Muitos apontam Phiilp Roth como um eterno candidato ao prémio Nobel. A verdade é que o seu estilo, a sua capacidade de transformar a linguagem escrita numa forma de vida justificam largamente esse estatuto.
Este livro é uma pérola. Baseado na sua própria experiência como membro da comunidade judaica norte-americana, Roth constrói uma história com traços auto-biográficos que, ao mesmo tempo, marca a literatura contemporânea com uma nova concepção do romance histórico. Ou melhor, não se trata propriamente de um romance histórico no sentido tradicional do termo porque a realidade descrita não corresponde à realidade; trata-se mais de um magnífico exercício de imaginação sobre uma realidade que podia ter acontecido e, dramaticamente, pode acontecer.
Toda a obra é marcada por um esforço de auto-compreensão e de explicação de um dos maiores dilemas morais do século XX: até que ponto a guerra é defensável, perante situações extremas de violência e injustiça.

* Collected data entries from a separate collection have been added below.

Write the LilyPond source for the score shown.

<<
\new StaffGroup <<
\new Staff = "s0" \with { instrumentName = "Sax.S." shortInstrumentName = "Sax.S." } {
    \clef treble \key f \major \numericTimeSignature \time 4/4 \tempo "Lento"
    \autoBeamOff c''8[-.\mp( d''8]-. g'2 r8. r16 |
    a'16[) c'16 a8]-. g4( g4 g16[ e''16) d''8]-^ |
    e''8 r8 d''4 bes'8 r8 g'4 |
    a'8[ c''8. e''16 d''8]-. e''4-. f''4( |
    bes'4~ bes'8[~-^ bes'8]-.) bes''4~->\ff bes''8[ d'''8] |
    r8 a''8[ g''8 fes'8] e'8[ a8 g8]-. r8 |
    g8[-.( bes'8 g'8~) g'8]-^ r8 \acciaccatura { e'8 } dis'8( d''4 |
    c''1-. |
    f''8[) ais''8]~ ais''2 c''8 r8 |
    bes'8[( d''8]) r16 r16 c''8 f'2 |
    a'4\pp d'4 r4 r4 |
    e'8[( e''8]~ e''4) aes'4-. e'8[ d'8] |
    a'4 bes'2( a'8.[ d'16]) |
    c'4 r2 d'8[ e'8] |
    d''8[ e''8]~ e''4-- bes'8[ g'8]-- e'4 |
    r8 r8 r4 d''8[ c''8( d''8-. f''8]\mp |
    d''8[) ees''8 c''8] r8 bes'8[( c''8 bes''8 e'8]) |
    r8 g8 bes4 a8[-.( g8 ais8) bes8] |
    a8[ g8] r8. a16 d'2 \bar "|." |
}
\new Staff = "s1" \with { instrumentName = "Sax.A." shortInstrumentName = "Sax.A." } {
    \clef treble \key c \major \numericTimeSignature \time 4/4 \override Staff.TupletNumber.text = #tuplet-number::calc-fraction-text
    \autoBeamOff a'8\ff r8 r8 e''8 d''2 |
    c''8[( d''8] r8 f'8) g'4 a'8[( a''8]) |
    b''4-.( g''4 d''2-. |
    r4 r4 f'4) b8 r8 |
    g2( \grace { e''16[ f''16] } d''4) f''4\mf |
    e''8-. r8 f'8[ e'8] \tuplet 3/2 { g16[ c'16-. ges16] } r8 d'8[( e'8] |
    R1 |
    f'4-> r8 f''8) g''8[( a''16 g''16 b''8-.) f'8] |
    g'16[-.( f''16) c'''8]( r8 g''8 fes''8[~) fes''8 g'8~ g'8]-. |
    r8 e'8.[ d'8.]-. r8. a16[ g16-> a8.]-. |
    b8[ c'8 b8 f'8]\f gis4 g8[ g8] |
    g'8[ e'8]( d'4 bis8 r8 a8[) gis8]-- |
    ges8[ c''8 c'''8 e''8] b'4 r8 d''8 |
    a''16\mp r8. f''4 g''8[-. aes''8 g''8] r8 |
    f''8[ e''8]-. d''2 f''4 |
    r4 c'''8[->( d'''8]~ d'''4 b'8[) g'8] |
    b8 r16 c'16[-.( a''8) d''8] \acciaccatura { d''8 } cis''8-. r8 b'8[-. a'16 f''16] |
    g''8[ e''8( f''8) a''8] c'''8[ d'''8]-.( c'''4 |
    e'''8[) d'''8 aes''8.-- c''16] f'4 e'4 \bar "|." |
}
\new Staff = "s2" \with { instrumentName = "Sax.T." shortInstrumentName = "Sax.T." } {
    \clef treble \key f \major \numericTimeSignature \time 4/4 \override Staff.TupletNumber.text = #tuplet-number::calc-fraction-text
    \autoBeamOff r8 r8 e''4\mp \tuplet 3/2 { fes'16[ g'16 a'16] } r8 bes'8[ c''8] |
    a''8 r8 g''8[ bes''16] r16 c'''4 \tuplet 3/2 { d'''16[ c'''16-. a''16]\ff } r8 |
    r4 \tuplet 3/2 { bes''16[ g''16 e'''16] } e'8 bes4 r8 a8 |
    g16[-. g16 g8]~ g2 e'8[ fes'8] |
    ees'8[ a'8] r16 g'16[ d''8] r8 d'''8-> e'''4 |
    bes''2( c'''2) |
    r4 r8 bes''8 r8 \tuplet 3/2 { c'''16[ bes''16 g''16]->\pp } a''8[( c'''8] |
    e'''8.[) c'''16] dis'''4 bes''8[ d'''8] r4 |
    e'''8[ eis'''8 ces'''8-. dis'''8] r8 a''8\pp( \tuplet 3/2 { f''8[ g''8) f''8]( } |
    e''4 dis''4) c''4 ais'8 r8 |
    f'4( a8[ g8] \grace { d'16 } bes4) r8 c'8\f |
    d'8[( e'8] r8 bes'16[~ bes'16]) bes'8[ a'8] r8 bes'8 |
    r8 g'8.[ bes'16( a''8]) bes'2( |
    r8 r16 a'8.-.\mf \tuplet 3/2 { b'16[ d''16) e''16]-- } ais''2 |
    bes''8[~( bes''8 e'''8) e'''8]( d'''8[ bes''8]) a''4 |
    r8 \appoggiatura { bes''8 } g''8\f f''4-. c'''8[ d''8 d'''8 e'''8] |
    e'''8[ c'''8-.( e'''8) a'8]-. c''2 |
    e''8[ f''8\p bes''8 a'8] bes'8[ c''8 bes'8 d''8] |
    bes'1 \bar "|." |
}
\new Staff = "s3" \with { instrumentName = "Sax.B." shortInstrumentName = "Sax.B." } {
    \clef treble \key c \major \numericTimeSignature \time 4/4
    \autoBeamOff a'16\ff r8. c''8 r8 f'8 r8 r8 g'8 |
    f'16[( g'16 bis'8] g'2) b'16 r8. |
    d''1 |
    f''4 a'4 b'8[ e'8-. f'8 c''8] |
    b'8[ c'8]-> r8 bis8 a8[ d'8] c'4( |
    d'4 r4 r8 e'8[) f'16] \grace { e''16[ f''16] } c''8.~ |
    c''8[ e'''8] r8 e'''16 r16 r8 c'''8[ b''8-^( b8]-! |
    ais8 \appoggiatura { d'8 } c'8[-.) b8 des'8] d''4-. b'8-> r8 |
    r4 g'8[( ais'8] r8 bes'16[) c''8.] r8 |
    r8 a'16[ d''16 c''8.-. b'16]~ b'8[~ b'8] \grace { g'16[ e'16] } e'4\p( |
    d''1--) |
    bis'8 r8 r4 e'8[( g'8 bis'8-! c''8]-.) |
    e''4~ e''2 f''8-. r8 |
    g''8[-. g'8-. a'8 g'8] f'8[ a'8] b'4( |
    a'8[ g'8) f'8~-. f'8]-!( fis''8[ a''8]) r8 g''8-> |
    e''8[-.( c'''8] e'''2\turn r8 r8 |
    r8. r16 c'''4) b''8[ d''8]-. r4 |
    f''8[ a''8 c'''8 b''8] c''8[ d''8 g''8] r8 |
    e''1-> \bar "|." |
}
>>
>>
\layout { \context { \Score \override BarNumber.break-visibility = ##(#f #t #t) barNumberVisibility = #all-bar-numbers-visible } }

Um dos aspectos mais notáveis desta obra é a clareza da linguagem: um estilo directo, sem artifícios, simples e objectivo. No entanto, por detrás dessa clareza de linguagem há um mundo complexo de dilemas e de dúvidas. Philip Roth, um miúdo de nove anos, principal personagem desta história, é filho de judeus num bairro judaico de Newark, no início da segunda guerra mundial. Na Alemanha, Hitler iniciara já a sua perseguição aos judeus, com o objectivo macabro de exterminar o povo judeu. Neste cenário, Roth imagina o que seria a América se um simpatizante de Hitler chegasse à presidência. É neste ponto que o autor passa da realidade histórica para a ficção, pintando o quadro de uma América liderada por Lindbergh, um famoso aviador com simpatias nazis, que aqui assume o papel de Presidente dos Estados Unidos da América, derrotando Franklin Roosevelt.
Ao longo da ascensão dos nazis, o leitor vai vivendo a amargura da comunidade judaica e vai sentido vagas de revolta. Ondas sucessivas que se sucedem sem que as anteriores tenham desaparecido.

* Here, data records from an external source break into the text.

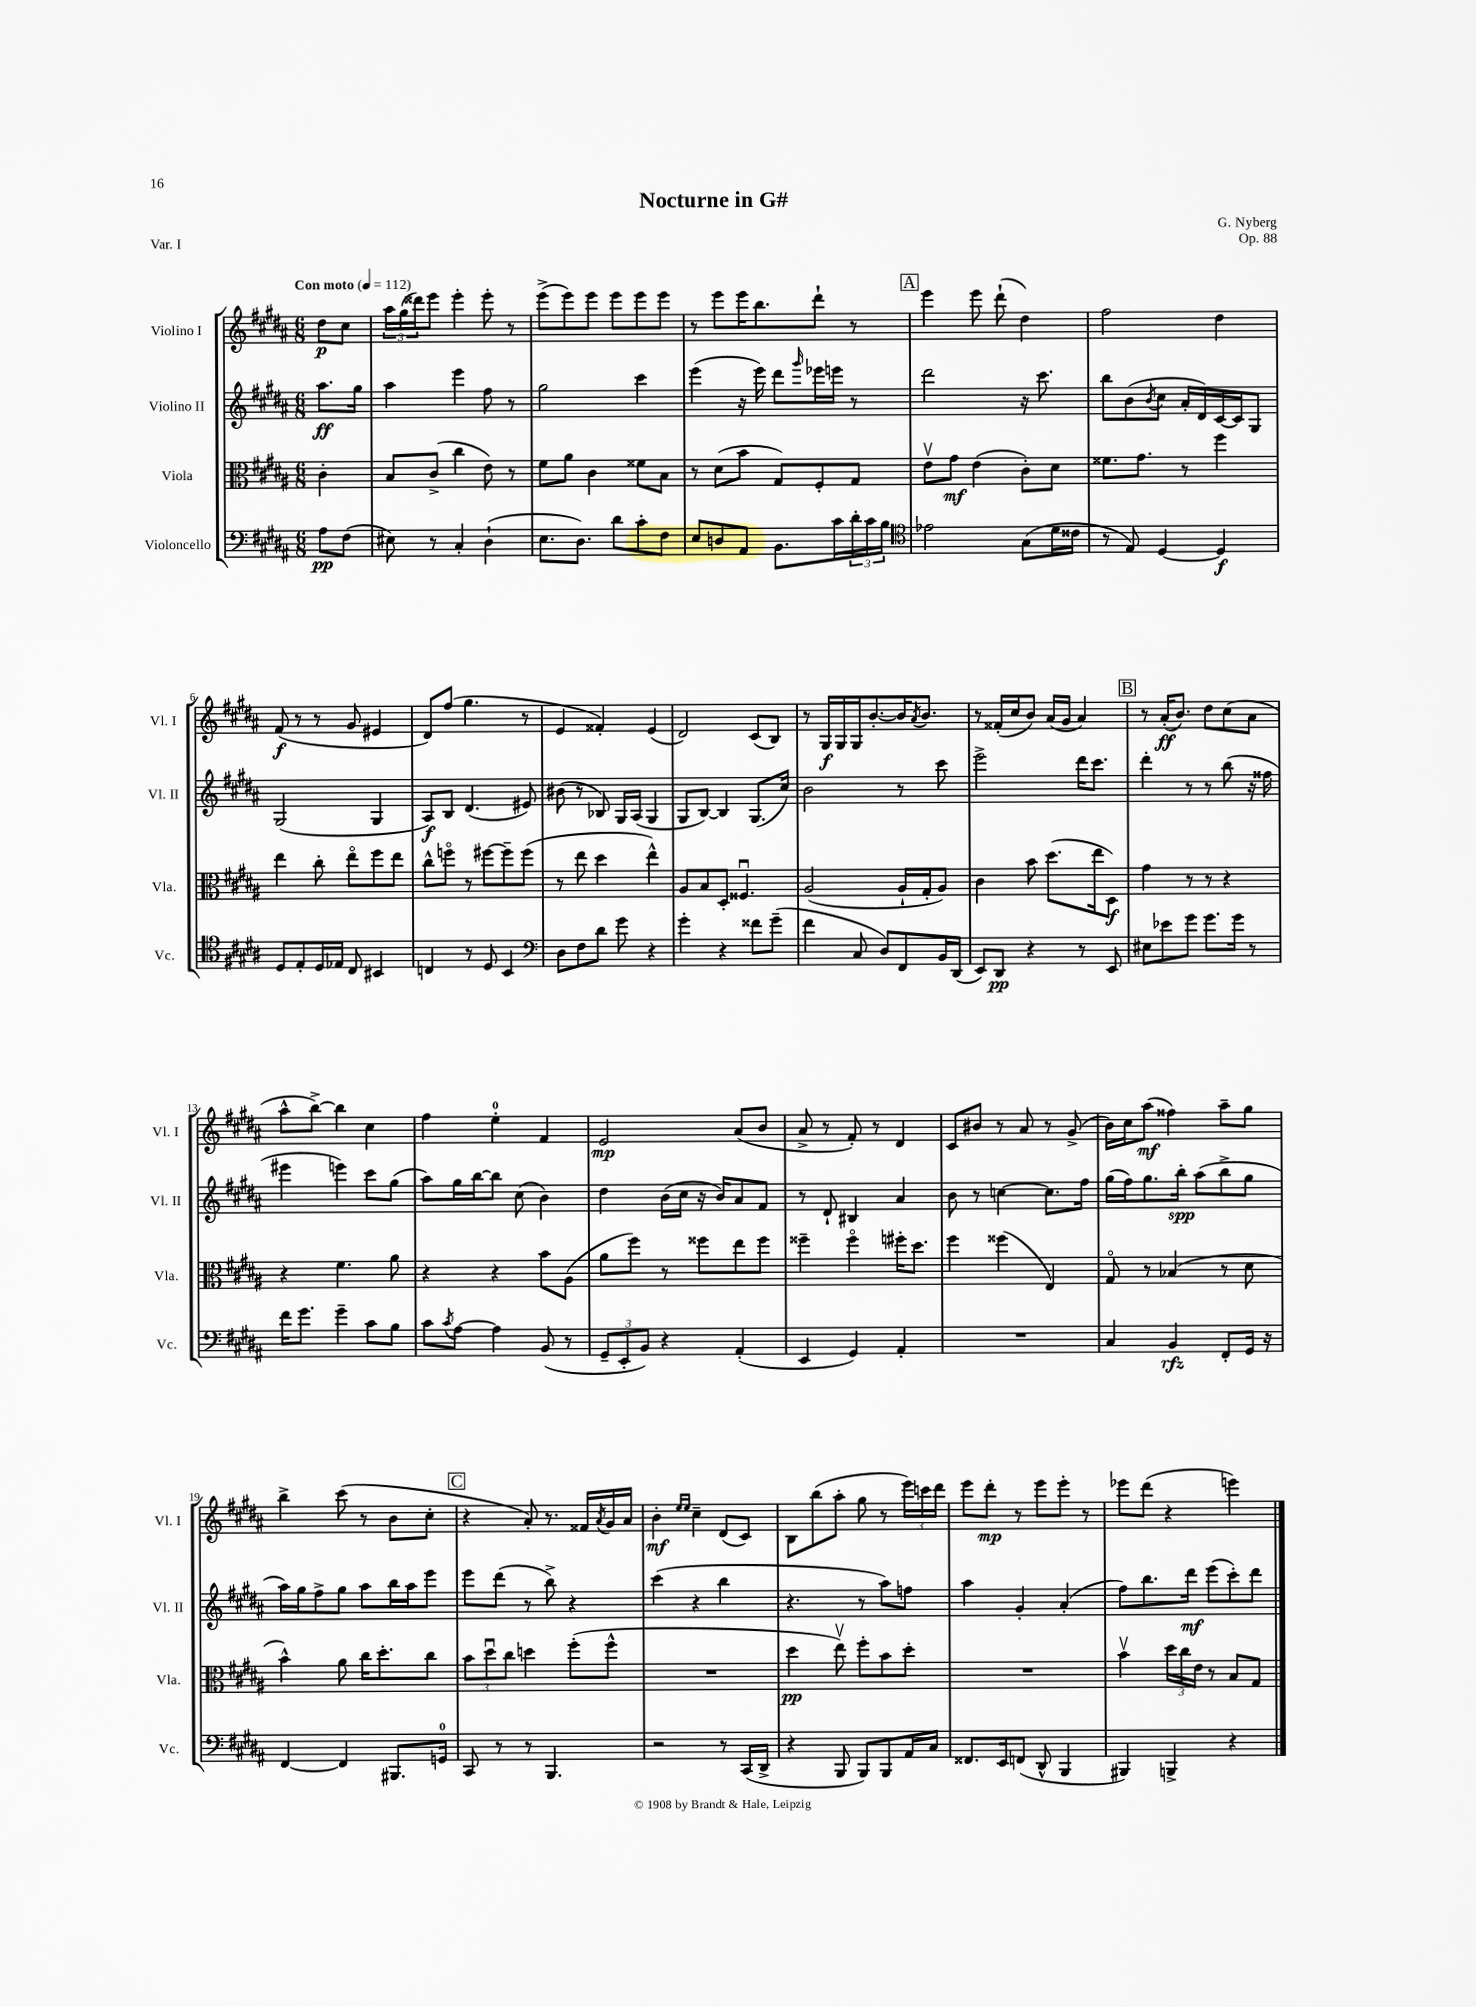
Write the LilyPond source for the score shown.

\header { title = "Nocturne in G#" composer = "G. Nyberg" opus = "Op. 88" piece = "Var. I" }
<<
\new StaffGroup <<
\new Staff = "s0" \with { instrumentName = "Violino I" shortInstrumentName = "Vl. I" } {
    \clef treble \key b \major \numericTimeSignature \time 6/8 \partial 4 \tempo "Con moto" 4 = 112
    dis''8\p cis''8 |
    \tuplet 3/2 { ais''16 gis''16( disis'''16) } e'''8 e'''4-. e'''8-. r8 |
    e'''8->( e'''8) e'''8 e'''8 e'''8 e'''8 |
    r8 e'''8 e'''16 b''8. dis'''8-! r8 |
    \mark \markup { \box "A" } e'''4 e'''8 dis'''8-!( dis''4) |
    fis''2 dis''4 |
    fis'8\f( r8 r8 gis'8 eis'4 |
    dis'8) fis''8( gis''4. r8 |
    e'4 fisis'4-.) e'4( |
    dis'2) cis'8( b8) |
    r8 gis16\f gis16 gis16 b'8.~-. b'16 \acciaccatura { ais'8 } b'8. |
    r8 fisis'16-.( cis''16 b'8) ais'16( gis'16 ais'4) |
    \mark \markup { \box "B" } r8 ais'16-.\ff( b'8.) dis''8 cis''8( ais'8 |
    ais''8-^ b''8~->) b''4 cis''4 |
    fis''4 e''4-0-. fis'4 |
    e'2\mp ais'8( b'8 |
    ais'8-> r8 fis'8-.) r8 dis'4 |
    cis'8 bis'8 r8 ais'8 r8 gis'8->( |
    b'16) cis''16 ais''8\mf( fisis''4) ais''8-- gis''8 |
    b''4-> cis'''8( r8 b'8 cis''8-. |
    \mark \markup { \box "C" } r4 ais'8-.) r8. fisis'16 \acciaccatura { ais'8 } gis'16 ais'16 |
    b'4-.\mf \grace { e''16 e''16 } cis''4-- dis'8( cis'8) |
    b8 b''8( ais''8-. gis''8 r8 \tuplet 3/2 { e'''16) c'''16 dis'''16 } |
    e'''8 dis'''8-.\mp r8 e'''8 e'''8-. r8 |
    ees'''8 dis'''8( r4 e'''4) \bar "|." |
}
\new Staff = "s1" \with { instrumentName = "Violino II" shortInstrumentName = "Vl. II" } {
    \clef treble \key b \major \numericTimeSignature \time 6/8 \partial 4
    ais''8.\ff gis''16 |
    ais''4 e'''4 fis''8 r8 |
    gis''2 cis'''4 |
    e'''4( r16 e'''16) dis'''8 \grace { gis'''16 } ees'''16 e'''16 r8 |
    \mark \markup { \box "A" } dis'''2 r16 cis'''8. |
    b''8 b'8( \acciaccatura { b'8 } cis''8 ais'16-. dis'16) cis'16~ cis'16 gis8 |
    gis2( gis4 |
    ais8\f) b8 dis'4.( eis'8) |
    bis'8( r8 bes8) gis16 ais16( gis4 |
    gis8 b8~) b4 gis8.( cis''16) |
    b'2 r8 cis'''8 |
    e'''2-> dis'''16 cis'''8. |
    \mark \markup { \box "B" } dis'''4-. r8 r8 b''8( r16 fisis''16 |
    eis'''4 e'''4) cis'''8 gis''8( |
    ais''8) gis''16 b''16~ b''8 cis''8( b'4) |
    dis''4 b'16( cis''16 r16 b'16) ais'8 fis'8 |
    r8 dis'8-! bis4 ais'4 |
    b'8 r8 c''4~ c''8. fis''16 |
    gis''16( fis''16) gis''8. b''16-.\spp ais''8( b''8-> gis''8 |
    ais''16) gis''16 fis''8-> gis''8 ais''8 b''16 ais''16 e'''8 |
    \mark \markup { \box "C" } e'''8 dis'''8( r8 b''8->) r4 |
    cis'''4( r4 b''4 |
    r4. r8 ais''8) f''8 |
    ais''4 gis'4-. ais'4-.( |
    fis''8) b''8. dis'''16\mf e'''8( cis'''8-.) dis'''8 \bar "|." |
}
\new Staff = "s2" \with { instrumentName = "Viola" shortInstrumentName = "Vla." } {
    \clef alto \key b \major \numericTimeSignature \time 6/8 \partial 4
    cis'4-. |
    b8 cis'8->( cis''4 e'8) r8 |
    fis'8 ais'8 cis'4 fisis'8 b8 |
    r8 dis'8( b'8 gis8) fis8-. gis8 |
    \mark \markup { \box "A" } e'8\upbow gis'8\mf e'4( cis'8-.) dis'8 |
    fisis'8. gis'8. r8 fis''4 |
    e''4 cis''8-. e''8\flageolet fis''8 e''8 |
    cis''8-^ f''8\flageolet r8 fis''8~ fis''8-- fis''8( |
    r8 e''8 dis''4 e''4-^) |
    ais8 b8 dis8-. fisis4.\downbow |
    ais2( ais16-! gis16-. ais8) |
    cis'4 b'8 dis''8.( e''16 dis8\f) |
    \mark \markup { \box "B" } gis'4 r8 r8 r4 |
    r4 fis'4. ais'8 |
    r4 r4 b'8 ais8( |
    ais'8 fis''8) r8 fisis''8 e''8 fisis''8 |
    fisis''4-- fisis''4\flageolet fis''16-. dis''8. |
    fis''4 fisis''4( e4) |
    gis8\flageolet r8 bes4( r8 dis'8 |
    b'4-^) ais'8 cis''16 dis''8.-. cis''8 |
    \mark \markup { \box "C" } \tuplet 3/2 { b'8 dis''8\downbow cis''8 } d''4 fis''8-.( fis''8-^ |
    R2. |
    dis''4\pp e''8\upbow) fis''8-. b'8 dis''8-. |
    R2. |
    b'4\upbow \tuplet 3/2 { dis''16 cis''16 e'16 } r8 b8 gis8 \bar "|." |
}
\new Staff = "s3" \with { instrumentName = "Violoncello" shortInstrumentName = "Vc." } {
    \clef bass \key b \major \numericTimeSignature \time 6/8 \partial 4
    ais8\pp fis8( |
    eis8) r8 cis4-. dis4-!( |
    e8. dis8.) dis'8 cis'8-. fis8 |
    e8 d8 ais,8 b,8. cis'16 \tuplet 3/2 { dis'16-. cis'16 b16 } |
    \mark \markup { \box "A" } \clef tenor ees'2 gis8( dis'16 cisis'16 |
    r8 e8) dis4~ dis4\f |
    dis8 e8-. dis16 ees16 cis8 bis,4 |
    c4 r8 dis8 b,4 |
    \clef bass dis8 fis8 dis'8 gis'8 r4 |
    gis'4-. r4 fisis'8 gis'8--( |
    fis'4 cis8 dis8) fis,8 b,16 dis,16( |
    e,8) dis,8\pp r4 r8 e,8 |
    \mark \markup { \box "B" } eis8 ees'8 gis'8 gis'8. gis'16 r8 |
    fis'16 gis'8. gis'4-- cis'8 b8 |
    cis'8 \acciaccatura { cis'8 } ais8~ ais4 b,8( r8 |
    \tuplet 3/2 { gis,8-- e,8-. b,8) } r4 ais,4-.( |
    e,4 gis,4) ais,4-. |
    R2. |
    cis4 b,4\rfz fis,8-. gis,16 r16 |
    fis,4~ fis,4 bis,,8. g,16-0 |
    \mark \markup { \box "C" } cis,8 r8 r8 b,,4. |
    r2 r8 cis,16( dis,16-> |
    r4 b,,8 b,,8) b,,8 ais,16 cis16 |
    fisis,8. e,16 f,8( dis,8-^ b,,4 |
    bis,,4) b,,4-> r4 \bar "|." |
}
>>
>>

A ignorância, o preconceito e a maldade que advém desse mesmo preconceito, alimentam monstros que se escondem por detrás de quem acredita nas boas intenções do ser humano. E o leitor, impotente perante a força do mal vai fazendo crescer as ondas de revolta…
Imaginada quanto aos factos, esta história é bem real quanta às atitudes e à maldade humana.
A família do jovem Philip sofre na carne e na alma toda essa maldade, toda a crueldade do preconceito e de alguns interesses cruelmente egoístas.
Perante a catástrofe iminente, a própria comunidade judaica divide-se, tal como previam os planos dos líderes fascistas: uns aceitam a dominação e acreditam, com ingenuidade, nas suas boas intenções, outros opõem-se ferozmente e outros ainda tentam “passar ao lado”, continuando preocupados apenas com a sua vida material. Esta divisão em três facções provoca conflitos graves entre a comunidade judaica, o que vai alimentando ainda mais o monstro. Dividir para reinar ou, neste caso, fomentar o ódio para alimentar o ódio maior. E chegamos assim ao grande motivo de reflexão para todo o mundo em que vivemos. Até que ponto se justifica a oposição à violência, com a violência? Até que ponto podemos confiar numa democracia que pode disfarçar a mais cruel das ditaduras?
Em conclusão: trata-se de uma obra notável como documento de um período histórico que continuará a ser motivo de reflexão e exemplo do pior que a alma humana pode gerar.
Não é um livro que dê respostas; não as poderia dar. Mas é um livro que levanta questões que serão sempre fundamentais para a compreensão do espírito e da vida humana. Talvez a única verdade seja que, como diz Roth, “não podemos fazer tudo certo sem fazer também alguma coisa errada”.